Tombstalker’s new EP, Age of Darkness, kicks off with “Astral Combat”—anxious riffs scratch at the walls of space and the vocals belch and rasp beneath a force manifested as the violence of drums. At 2 minutes the rhythm drops into a heavy groove and slower pace that the band rides, pulling back or leaning in as needed.
Death and black metal bands are especially strict followers of tradition. These genres emulate by way of imitation. The music always asserts the single-string-drilling riffs and double-bass drumming. The personality of the singer is anonymized and dehumanized, subordinated to the sound of the beast. Even the lyrics often make allusions to earlier eras and old myths and sometimes even draw on middle English. “Astral Combat,” “Titan Warlord,” and “Final Night”—three of the four songs on this EP—are happy to respect tradition.

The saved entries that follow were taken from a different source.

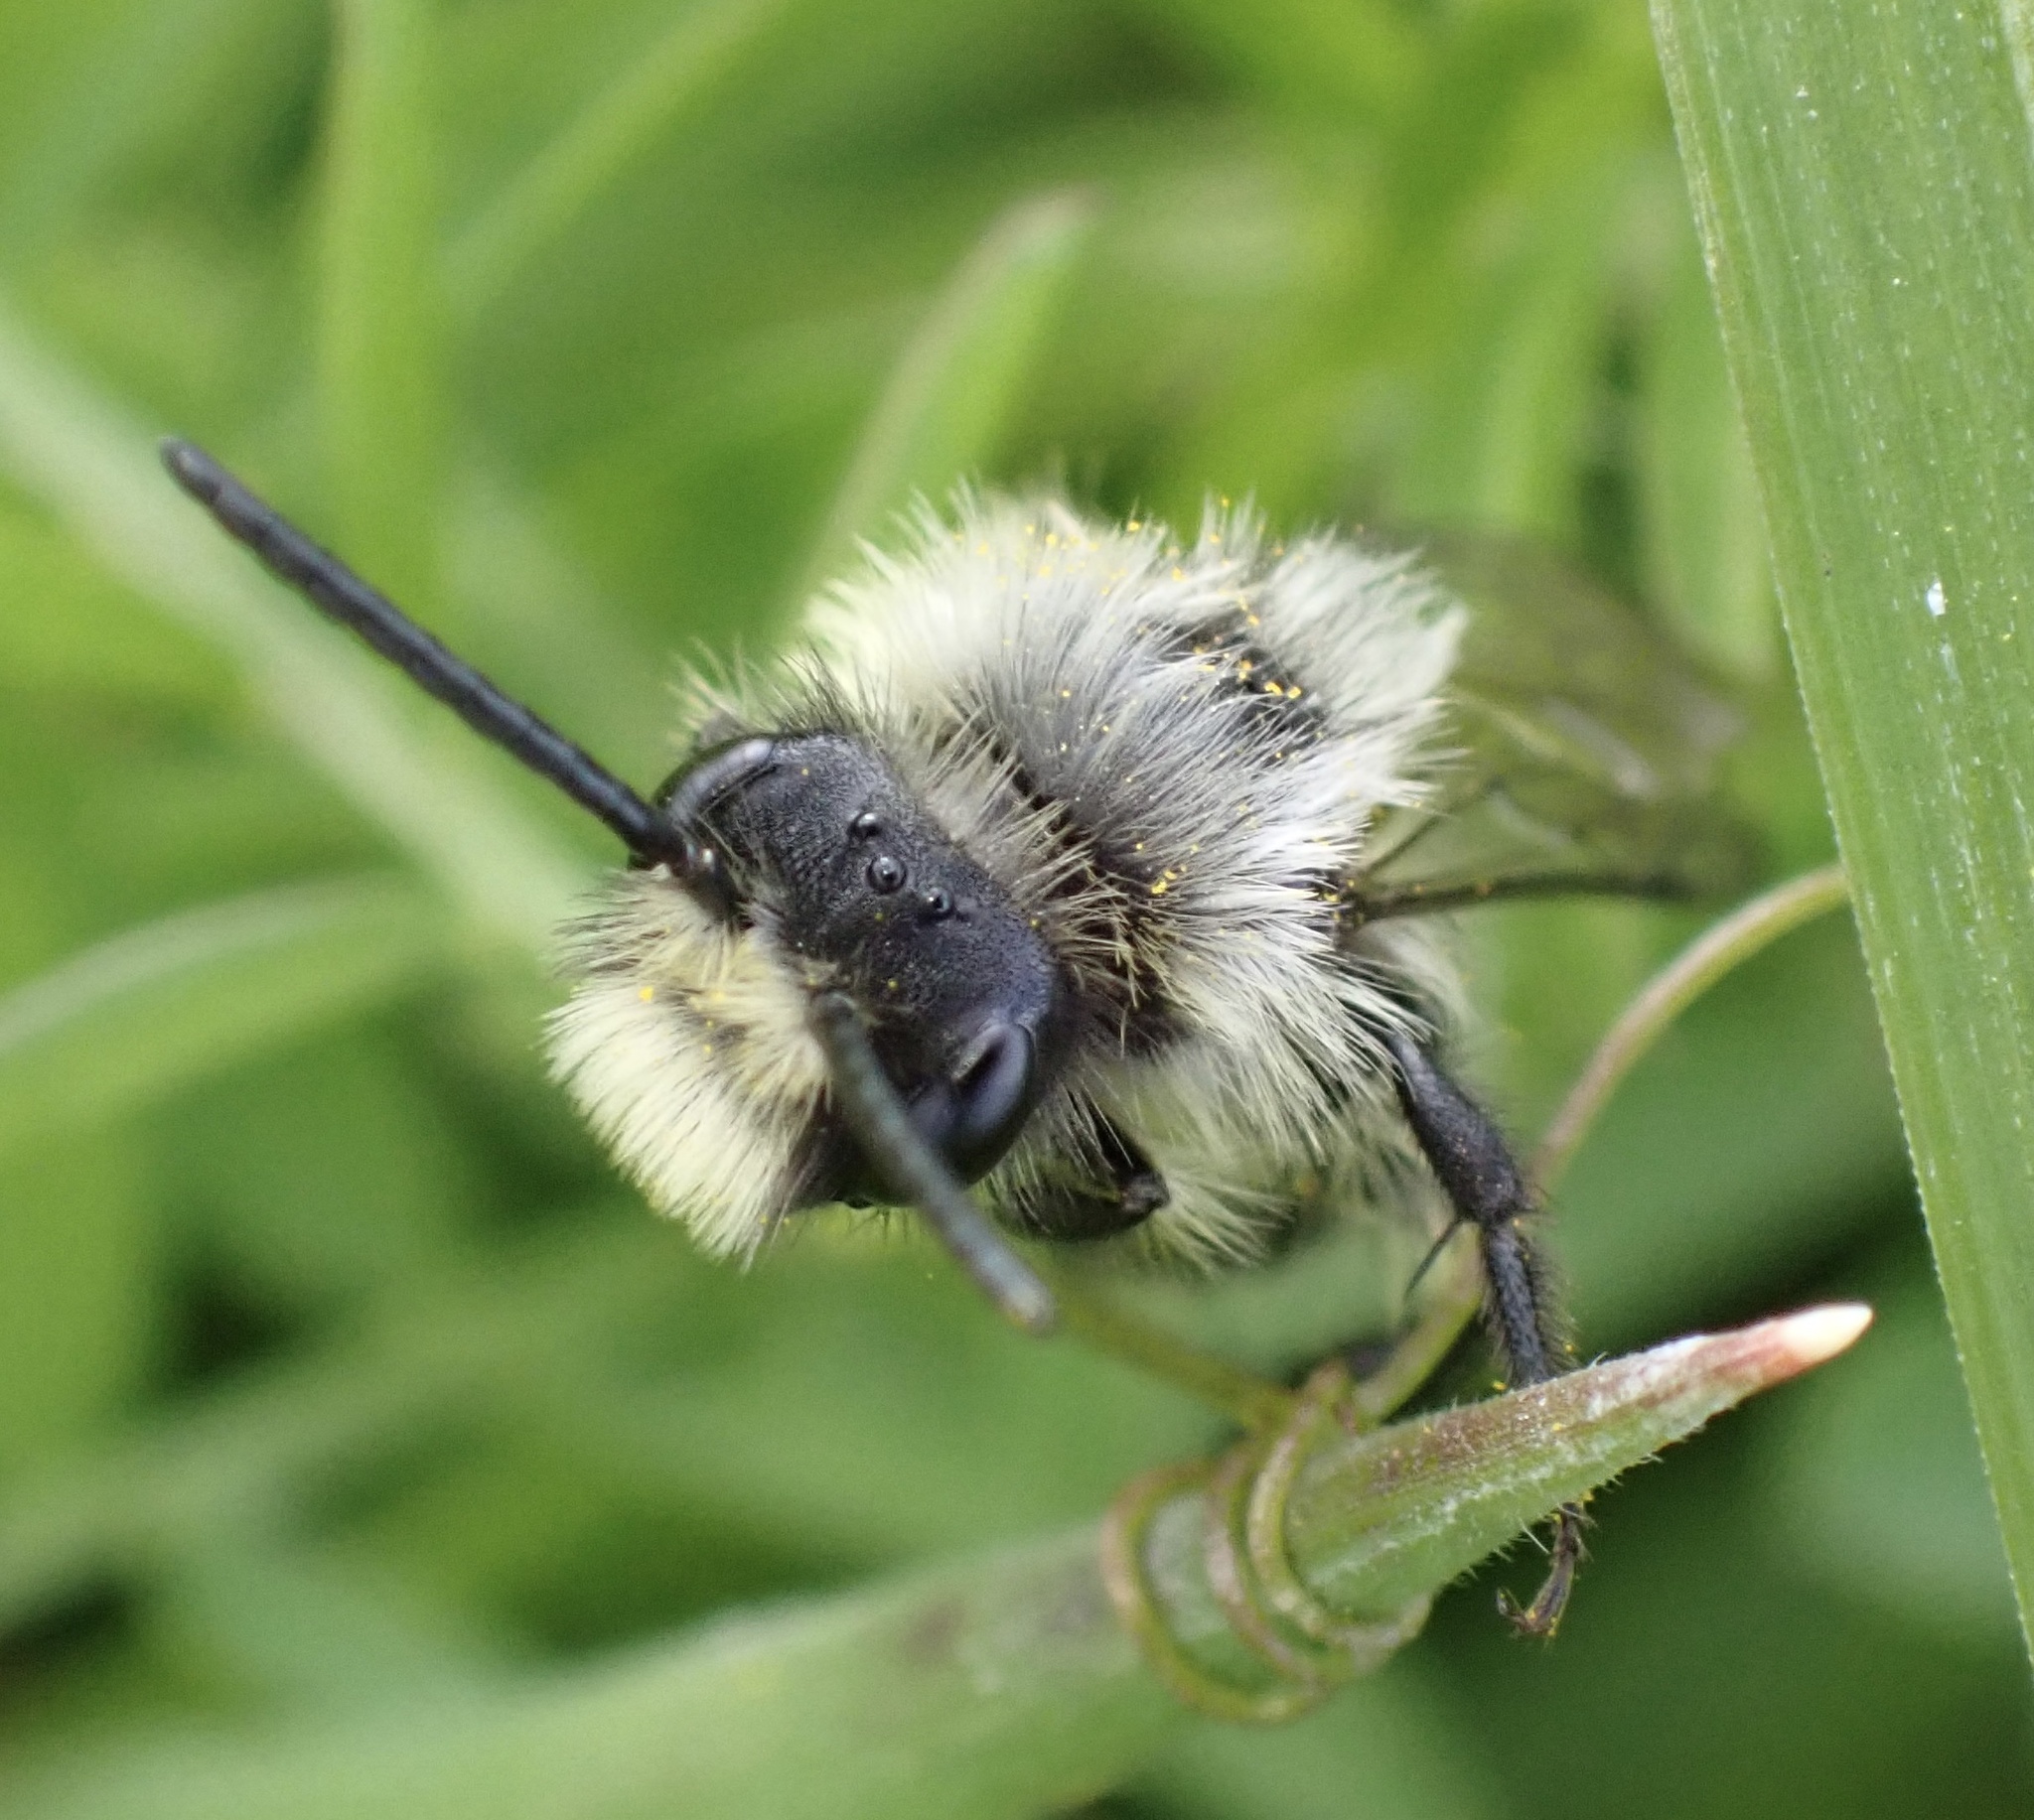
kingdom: Animalia
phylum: Arthropoda
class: Insecta
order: Hymenoptera
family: Andrenidae
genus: Andrena
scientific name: Andrena cineraria
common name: Ashy mining bee
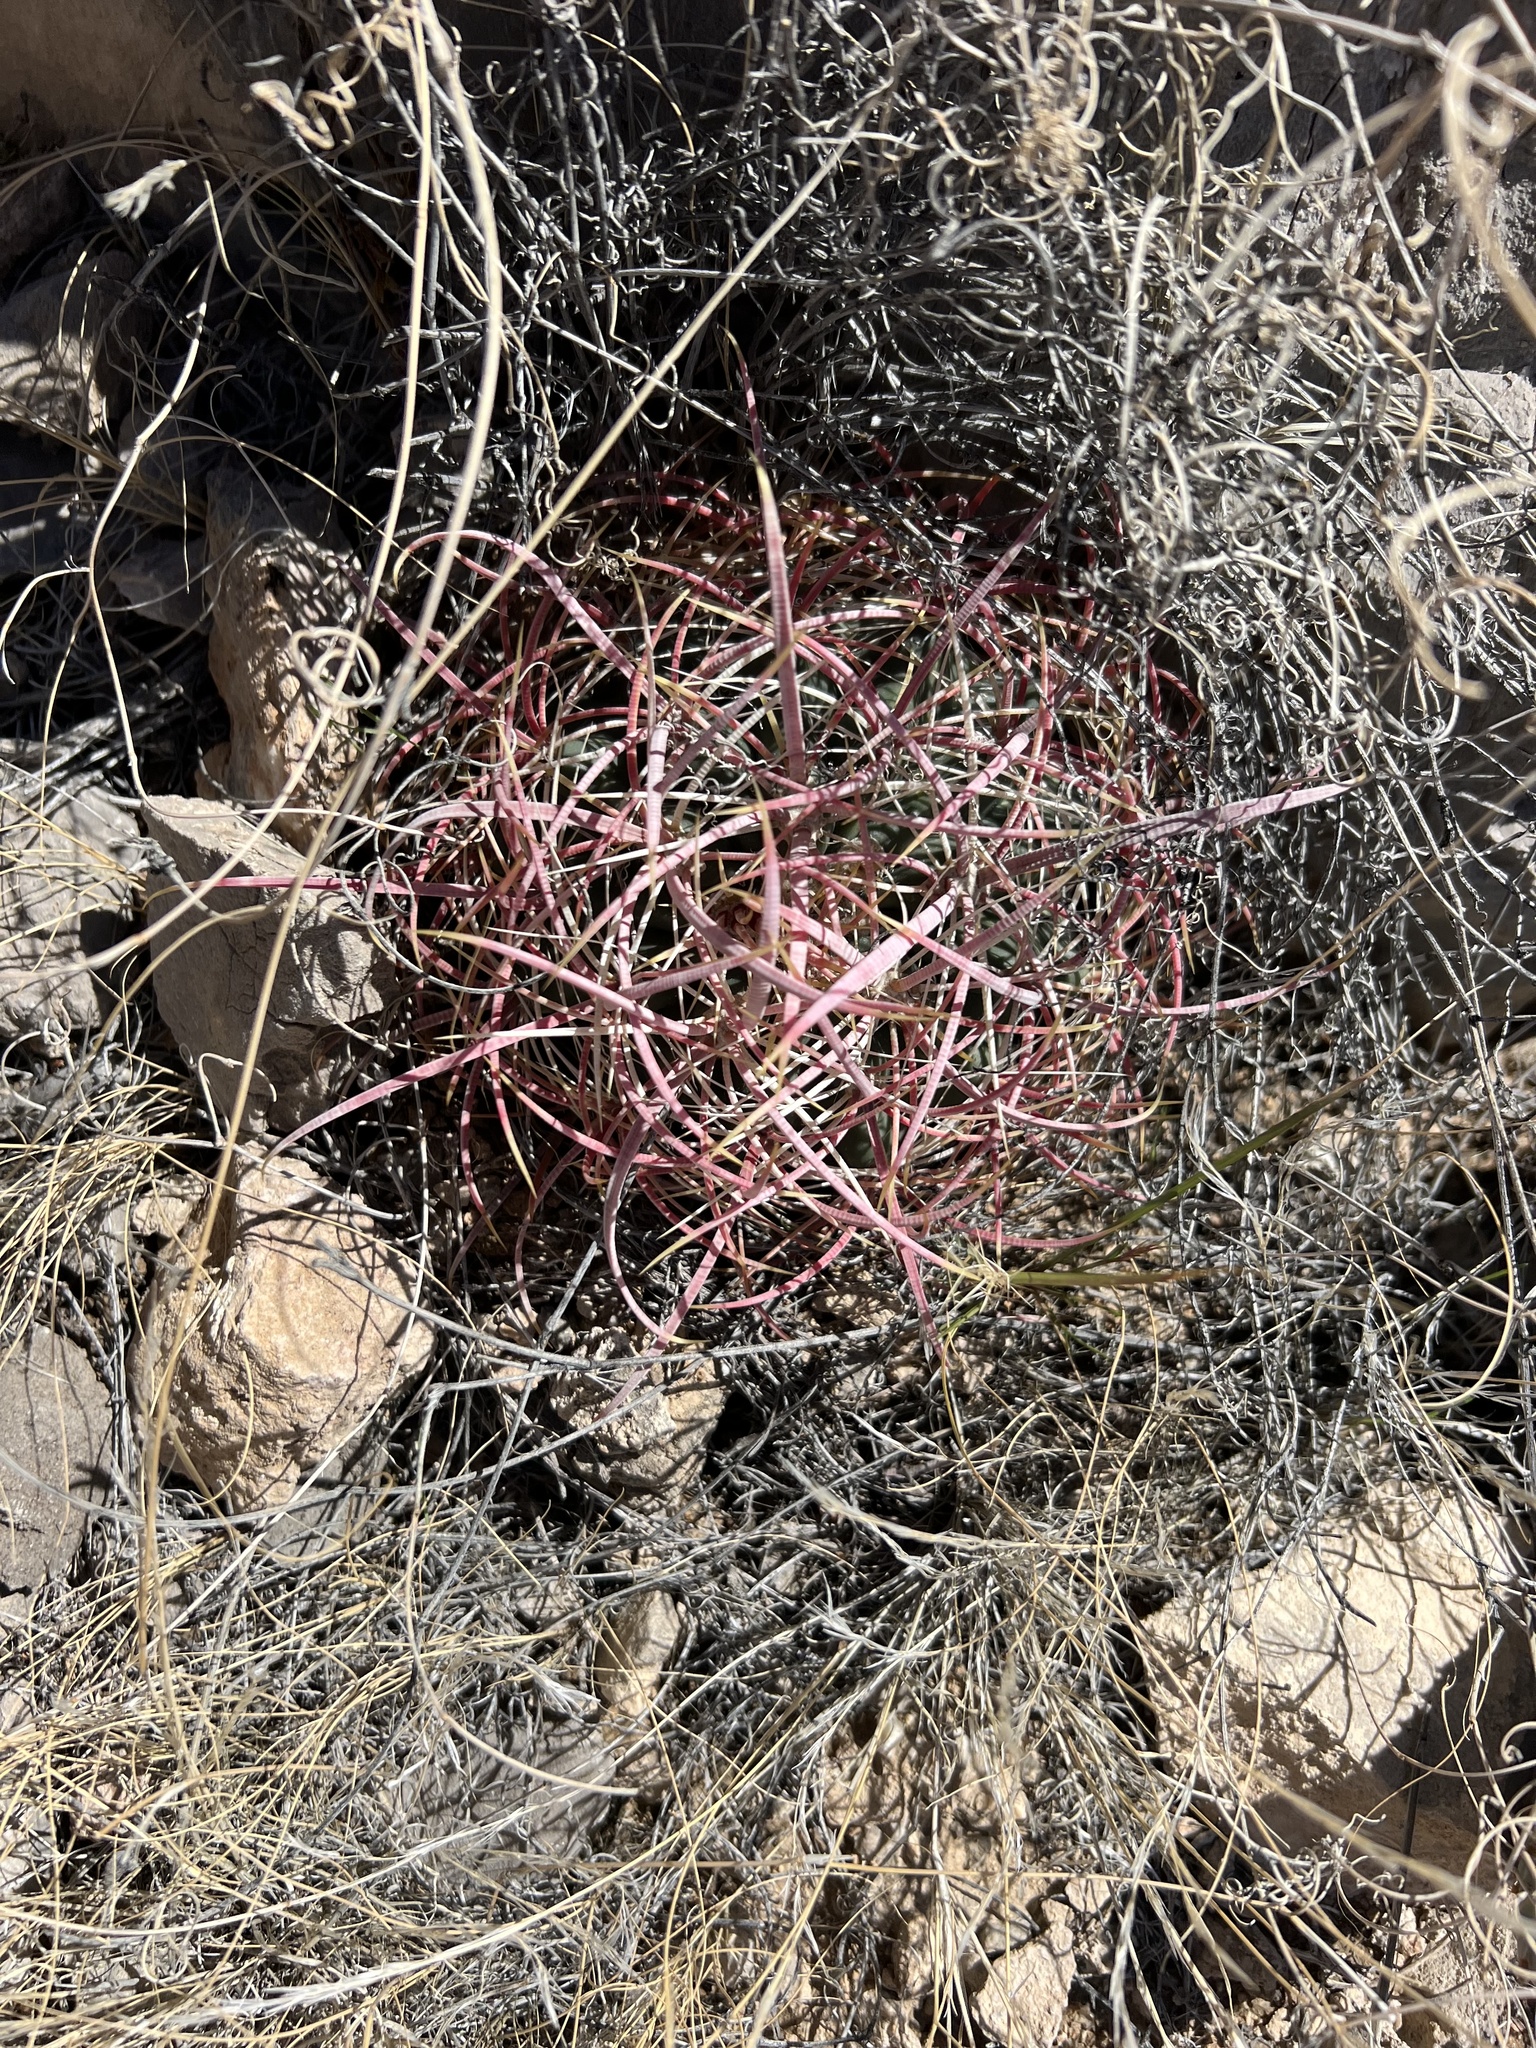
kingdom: Plantae
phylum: Tracheophyta
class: Magnoliopsida
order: Caryophyllales
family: Cactaceae
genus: Ferocactus
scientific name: Ferocactus cylindraceus
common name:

But title track “Age of Darkness” marks the EP’s high point. A pair of acoustic guitars tell a story to the rain falling outside an open window. The recording is lo-fi—moody, brooding, effective.
Tombstalker is scheduled to play a few U.S. dates in early June: Lexington, Indianapolis, Cincinnati, Louisville, and Atlanta.
The band released some EPs and singles before its only full-length, 2015’s Black Crusades, which has a stronger black-metal flavor than this. After touring with that album, the band went on hiatus and changed members. Now the band returns with Age of Darkness—it sounds less black, more death.
The new EP will be released May 29 on Boris Records with Morbid Aggressor Productions.